(EXERCISE GOAL): Reproduce verbatim every line of the listing below, starting with the line that contains "left elbow: (374, 198, 16)" and continuing through the last line of the listing, both ends included.

====================

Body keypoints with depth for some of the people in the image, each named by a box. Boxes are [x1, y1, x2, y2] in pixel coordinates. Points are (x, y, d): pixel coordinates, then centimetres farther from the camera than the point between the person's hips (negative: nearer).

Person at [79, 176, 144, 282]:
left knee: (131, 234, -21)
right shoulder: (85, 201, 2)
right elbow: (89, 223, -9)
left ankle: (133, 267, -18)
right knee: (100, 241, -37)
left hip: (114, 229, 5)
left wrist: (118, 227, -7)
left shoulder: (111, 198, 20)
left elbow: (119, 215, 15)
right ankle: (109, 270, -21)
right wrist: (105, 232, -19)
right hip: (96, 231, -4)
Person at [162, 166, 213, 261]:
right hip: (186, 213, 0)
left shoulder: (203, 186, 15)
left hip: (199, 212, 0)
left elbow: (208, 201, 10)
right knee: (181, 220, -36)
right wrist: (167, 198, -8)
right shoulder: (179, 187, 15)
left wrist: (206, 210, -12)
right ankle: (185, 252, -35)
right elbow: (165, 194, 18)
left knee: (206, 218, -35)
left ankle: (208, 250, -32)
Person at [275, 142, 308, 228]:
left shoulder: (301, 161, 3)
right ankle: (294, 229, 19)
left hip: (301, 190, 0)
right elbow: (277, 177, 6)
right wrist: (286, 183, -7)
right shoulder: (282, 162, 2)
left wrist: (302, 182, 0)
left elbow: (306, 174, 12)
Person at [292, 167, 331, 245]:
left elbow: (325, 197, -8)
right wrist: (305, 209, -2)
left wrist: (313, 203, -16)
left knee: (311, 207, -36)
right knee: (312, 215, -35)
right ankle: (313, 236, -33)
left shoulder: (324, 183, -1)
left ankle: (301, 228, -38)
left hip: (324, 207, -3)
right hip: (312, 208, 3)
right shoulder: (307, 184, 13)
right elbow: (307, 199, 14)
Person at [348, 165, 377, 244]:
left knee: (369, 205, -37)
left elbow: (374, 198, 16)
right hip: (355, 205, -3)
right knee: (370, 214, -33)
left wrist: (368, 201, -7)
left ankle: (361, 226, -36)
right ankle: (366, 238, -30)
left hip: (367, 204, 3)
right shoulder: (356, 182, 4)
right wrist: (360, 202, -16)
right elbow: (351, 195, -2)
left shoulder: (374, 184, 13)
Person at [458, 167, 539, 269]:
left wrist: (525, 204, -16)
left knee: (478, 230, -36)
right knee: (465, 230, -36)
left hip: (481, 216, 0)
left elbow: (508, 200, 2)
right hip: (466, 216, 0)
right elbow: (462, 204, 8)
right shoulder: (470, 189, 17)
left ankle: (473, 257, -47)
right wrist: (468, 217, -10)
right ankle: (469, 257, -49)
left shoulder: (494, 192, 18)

====================

(RESPONSE BELOW):
left elbow: (374, 198, 16)
right hip: (355, 205, -3)
right knee: (370, 214, -33)
left wrist: (368, 201, -7)
left ankle: (361, 226, -36)
right ankle: (366, 238, -30)
left hip: (367, 204, 3)
right shoulder: (356, 182, 4)
right wrist: (360, 202, -16)
right elbow: (351, 195, -2)
left shoulder: (374, 184, 13)
Person at [458, 167, 539, 269]:
left wrist: (525, 204, -16)
left knee: (478, 230, -36)
right knee: (465, 230, -36)
left hip: (481, 216, 0)
left elbow: (508, 200, 2)
right hip: (466, 216, 0)
right elbow: (462, 204, 8)
right shoulder: (470, 189, 17)
left ankle: (473, 257, -47)
right wrist: (468, 217, -10)
right ankle: (469, 257, -49)
left shoulder: (494, 192, 18)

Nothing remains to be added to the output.